■ What to do
Copy the entries from the beginning through the line holding "For every layout", inclusive, substituting "report" for every "output" and changing nothing else.

** BEGIN Records provided **

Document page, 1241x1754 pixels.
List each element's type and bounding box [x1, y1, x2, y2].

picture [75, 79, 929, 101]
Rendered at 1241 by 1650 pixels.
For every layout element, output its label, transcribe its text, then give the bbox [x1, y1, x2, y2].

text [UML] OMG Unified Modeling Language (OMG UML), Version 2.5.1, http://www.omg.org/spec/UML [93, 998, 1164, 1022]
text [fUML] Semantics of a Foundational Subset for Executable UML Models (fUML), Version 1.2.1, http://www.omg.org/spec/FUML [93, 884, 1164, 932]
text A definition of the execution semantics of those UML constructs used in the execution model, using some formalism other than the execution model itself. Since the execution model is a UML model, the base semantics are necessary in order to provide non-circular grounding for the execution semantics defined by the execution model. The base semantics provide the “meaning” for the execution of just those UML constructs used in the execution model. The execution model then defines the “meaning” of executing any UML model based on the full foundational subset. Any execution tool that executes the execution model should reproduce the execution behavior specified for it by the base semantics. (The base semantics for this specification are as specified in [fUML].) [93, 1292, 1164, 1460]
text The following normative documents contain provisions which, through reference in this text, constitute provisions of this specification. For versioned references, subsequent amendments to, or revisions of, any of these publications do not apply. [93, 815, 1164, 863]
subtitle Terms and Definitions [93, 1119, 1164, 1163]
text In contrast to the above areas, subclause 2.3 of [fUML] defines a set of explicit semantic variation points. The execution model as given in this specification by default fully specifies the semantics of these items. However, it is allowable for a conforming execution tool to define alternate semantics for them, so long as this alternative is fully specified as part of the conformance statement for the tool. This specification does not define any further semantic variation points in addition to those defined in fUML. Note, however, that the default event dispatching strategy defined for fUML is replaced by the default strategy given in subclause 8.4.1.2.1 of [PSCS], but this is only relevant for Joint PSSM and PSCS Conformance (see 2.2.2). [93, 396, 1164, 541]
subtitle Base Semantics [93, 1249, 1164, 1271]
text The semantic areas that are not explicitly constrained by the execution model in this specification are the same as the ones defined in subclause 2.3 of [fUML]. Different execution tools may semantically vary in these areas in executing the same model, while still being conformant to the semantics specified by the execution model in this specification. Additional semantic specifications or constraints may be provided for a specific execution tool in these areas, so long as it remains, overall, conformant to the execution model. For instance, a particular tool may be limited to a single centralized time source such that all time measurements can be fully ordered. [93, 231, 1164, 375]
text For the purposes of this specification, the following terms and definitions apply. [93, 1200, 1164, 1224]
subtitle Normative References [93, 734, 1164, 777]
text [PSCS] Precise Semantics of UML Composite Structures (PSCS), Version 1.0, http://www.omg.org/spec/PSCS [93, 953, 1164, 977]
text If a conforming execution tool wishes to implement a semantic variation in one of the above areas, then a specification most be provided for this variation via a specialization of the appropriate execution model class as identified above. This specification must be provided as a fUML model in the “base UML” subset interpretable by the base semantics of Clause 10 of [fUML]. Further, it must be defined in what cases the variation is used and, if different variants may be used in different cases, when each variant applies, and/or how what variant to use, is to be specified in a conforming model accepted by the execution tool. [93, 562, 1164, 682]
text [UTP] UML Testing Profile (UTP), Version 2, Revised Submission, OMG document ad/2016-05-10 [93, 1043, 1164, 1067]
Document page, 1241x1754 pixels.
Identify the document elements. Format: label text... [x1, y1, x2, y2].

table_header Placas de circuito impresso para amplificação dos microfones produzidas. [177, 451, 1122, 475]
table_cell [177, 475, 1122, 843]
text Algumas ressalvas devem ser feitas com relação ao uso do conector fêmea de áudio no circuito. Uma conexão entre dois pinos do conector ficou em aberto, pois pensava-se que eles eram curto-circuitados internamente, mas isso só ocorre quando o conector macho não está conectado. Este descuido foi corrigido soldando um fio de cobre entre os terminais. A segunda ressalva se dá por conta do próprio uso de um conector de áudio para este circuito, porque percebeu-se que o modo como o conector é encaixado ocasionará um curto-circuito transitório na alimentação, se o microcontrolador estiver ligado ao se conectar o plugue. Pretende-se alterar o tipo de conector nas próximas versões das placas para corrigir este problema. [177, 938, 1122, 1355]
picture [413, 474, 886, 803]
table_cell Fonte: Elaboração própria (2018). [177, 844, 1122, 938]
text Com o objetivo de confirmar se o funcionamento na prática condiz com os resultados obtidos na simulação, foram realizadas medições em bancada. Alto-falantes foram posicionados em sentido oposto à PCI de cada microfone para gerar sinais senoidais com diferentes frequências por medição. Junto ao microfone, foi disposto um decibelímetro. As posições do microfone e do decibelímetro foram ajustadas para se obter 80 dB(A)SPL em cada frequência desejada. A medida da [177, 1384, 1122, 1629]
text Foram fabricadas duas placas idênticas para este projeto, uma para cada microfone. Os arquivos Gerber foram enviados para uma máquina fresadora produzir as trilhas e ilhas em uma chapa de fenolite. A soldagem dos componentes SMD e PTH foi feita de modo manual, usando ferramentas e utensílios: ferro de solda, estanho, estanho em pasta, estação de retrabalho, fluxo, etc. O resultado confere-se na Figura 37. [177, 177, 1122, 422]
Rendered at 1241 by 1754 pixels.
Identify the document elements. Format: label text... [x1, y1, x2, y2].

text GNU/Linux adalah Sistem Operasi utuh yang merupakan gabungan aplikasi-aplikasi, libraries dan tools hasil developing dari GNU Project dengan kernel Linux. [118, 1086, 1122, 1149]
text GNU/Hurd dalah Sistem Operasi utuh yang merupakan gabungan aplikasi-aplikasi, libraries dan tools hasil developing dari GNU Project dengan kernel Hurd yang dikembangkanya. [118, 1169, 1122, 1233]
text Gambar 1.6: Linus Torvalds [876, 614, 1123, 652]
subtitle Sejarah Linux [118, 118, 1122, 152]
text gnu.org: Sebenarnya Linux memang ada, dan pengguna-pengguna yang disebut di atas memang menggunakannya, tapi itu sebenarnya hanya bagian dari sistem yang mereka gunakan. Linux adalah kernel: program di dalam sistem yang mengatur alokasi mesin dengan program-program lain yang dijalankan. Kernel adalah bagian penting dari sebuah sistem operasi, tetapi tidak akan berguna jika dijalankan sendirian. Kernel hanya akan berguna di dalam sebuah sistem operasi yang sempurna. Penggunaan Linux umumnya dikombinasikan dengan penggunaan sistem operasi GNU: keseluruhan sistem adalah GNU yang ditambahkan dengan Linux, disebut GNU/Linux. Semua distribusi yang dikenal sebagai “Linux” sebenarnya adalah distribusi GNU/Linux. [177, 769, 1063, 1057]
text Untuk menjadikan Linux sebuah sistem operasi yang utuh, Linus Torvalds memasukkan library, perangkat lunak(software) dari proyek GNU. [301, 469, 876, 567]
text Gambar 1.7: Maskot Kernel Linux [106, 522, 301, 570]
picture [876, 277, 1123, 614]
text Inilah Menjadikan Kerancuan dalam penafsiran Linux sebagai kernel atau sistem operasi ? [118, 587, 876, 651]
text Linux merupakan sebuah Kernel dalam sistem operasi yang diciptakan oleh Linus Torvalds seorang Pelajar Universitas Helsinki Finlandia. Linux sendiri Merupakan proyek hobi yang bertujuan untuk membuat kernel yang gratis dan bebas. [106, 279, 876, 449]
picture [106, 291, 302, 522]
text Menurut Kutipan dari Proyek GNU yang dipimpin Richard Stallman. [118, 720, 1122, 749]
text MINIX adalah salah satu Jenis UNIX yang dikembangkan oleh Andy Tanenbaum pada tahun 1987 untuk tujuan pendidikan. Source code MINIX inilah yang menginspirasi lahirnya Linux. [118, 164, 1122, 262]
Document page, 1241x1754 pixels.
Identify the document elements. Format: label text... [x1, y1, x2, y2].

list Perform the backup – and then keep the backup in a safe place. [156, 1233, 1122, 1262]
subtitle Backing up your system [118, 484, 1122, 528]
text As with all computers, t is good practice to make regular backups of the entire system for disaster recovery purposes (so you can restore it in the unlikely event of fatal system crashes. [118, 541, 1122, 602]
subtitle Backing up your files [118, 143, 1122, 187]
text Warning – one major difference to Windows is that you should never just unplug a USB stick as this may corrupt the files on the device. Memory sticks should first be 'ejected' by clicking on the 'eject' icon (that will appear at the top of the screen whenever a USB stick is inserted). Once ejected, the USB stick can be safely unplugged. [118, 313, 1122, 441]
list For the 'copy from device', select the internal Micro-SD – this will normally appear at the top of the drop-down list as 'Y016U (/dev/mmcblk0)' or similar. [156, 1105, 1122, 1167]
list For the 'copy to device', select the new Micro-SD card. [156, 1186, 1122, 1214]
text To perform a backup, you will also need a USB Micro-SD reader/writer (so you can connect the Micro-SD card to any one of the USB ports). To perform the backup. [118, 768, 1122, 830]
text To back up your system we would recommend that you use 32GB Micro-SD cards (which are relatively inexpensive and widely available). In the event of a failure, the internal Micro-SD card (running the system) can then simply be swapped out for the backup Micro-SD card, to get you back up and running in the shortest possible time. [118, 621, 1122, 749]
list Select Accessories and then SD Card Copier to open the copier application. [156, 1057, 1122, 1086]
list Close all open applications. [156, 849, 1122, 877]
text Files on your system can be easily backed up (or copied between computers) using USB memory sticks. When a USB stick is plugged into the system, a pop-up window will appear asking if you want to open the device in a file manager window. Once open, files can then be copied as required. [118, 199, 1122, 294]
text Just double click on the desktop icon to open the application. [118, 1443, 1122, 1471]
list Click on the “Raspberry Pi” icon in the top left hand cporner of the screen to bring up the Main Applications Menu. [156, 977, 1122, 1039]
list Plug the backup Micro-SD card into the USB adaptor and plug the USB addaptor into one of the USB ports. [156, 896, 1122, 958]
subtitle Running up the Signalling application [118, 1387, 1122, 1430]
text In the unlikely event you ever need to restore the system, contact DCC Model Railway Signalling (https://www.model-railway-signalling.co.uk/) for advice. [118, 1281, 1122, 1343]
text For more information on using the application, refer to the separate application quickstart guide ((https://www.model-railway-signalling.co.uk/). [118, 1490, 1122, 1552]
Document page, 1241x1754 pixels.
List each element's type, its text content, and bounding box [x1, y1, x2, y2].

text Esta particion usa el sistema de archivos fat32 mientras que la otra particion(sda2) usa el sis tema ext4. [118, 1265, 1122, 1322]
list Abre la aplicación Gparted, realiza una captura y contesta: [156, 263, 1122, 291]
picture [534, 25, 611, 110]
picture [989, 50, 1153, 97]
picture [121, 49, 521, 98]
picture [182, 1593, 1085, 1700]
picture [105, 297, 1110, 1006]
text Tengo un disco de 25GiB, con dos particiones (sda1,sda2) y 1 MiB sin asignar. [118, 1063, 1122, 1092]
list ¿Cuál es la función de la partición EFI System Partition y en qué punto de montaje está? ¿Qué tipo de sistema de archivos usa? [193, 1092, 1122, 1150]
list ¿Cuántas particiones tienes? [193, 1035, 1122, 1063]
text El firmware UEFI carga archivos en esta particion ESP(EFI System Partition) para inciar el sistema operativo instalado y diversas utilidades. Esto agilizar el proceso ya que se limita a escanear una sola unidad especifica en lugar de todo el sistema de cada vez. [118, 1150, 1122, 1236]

** END Records provided **

■ Solution below
Document page, 1241x1754 pixels.
List each element's type and bounding box [x1, y1, x2, y2].

picture [75, 79, 929, 101]
Rendered at 1241 by 1650 pixels.
For every layout element, report its label, transcribe its text, then give the bbox [x1, y1, x2, y2].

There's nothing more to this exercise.